**Exercise description:**
Write out exactly, and only, the lines from the one containing "Privacy Policy" through the last line of the listing below.

(Exercise data begins)

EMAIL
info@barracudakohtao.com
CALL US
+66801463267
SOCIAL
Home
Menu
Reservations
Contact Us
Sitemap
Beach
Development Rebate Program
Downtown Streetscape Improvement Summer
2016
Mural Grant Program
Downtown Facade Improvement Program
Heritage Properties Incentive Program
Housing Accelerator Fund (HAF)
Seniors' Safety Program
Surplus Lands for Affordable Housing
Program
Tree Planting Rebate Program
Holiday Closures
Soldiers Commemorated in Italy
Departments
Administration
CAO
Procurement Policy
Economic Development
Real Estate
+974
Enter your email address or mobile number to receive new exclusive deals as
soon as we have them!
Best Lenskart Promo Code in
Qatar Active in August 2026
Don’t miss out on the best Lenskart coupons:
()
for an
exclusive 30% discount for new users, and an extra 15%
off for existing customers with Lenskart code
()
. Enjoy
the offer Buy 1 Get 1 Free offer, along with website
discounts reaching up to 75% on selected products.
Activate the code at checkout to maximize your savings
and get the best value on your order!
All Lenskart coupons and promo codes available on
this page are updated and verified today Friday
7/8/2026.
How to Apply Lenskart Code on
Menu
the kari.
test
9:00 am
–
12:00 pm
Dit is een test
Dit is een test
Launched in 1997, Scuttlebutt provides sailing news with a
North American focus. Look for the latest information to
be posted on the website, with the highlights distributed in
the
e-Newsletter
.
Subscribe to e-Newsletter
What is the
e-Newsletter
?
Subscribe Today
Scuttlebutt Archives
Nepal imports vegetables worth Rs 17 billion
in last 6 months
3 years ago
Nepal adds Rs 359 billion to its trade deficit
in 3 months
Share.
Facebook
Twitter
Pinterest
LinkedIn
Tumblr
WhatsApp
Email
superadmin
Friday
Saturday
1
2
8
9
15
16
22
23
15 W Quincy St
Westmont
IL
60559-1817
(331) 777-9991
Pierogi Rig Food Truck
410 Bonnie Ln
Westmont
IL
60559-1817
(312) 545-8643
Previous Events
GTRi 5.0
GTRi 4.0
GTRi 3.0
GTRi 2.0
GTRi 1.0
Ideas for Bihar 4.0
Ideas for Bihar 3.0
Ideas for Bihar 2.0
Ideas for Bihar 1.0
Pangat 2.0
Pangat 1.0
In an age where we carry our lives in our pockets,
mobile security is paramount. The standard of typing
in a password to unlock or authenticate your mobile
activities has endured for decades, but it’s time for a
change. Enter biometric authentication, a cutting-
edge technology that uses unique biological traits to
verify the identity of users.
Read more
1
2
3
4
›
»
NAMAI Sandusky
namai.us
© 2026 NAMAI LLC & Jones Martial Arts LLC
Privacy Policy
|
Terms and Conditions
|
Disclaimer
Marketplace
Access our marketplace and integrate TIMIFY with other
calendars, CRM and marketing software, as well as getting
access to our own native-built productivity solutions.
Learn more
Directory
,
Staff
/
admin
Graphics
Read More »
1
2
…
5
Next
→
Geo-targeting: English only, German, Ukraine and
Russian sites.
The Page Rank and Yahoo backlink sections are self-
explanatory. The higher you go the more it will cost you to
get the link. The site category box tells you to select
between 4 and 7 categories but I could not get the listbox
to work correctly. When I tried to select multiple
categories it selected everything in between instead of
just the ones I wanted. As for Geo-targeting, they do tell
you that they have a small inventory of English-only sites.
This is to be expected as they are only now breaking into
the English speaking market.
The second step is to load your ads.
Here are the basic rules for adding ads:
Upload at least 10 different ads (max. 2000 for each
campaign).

(Exercise data ends)

**Reply:**
Privacy Policy
|
Terms and Conditions
|
Disclaimer
Marketplace
Access our marketplace and integrate TIMIFY with other
calendars, CRM and marketing software, as well as getting
access to our own native-built productivity solutions.
Learn more
Directory
,
Staff
/
admin
Graphics
Read More »
1
2
…
5
Next
→
Geo-targeting: English only, German, Ukraine and
Russian sites.
The Page Rank and Yahoo backlink sections are self-
explanatory. The higher you go the more it will cost you to
get the link. The site category box tells you to select
between 4 and 7 categories but I could not get the listbox
to work correctly. When I tried to select multiple
categories it selected everything in between instead of
just the ones I wanted. As for Geo-targeting, they do tell
you that they have a small inventory of English-only sites.
This is to be expected as they are only now breaking into
the English speaking market.
The second step is to load your ads.
Here are the basic rules for adding ads:
Upload at least 10 different ads (max. 2000 for each
campaign).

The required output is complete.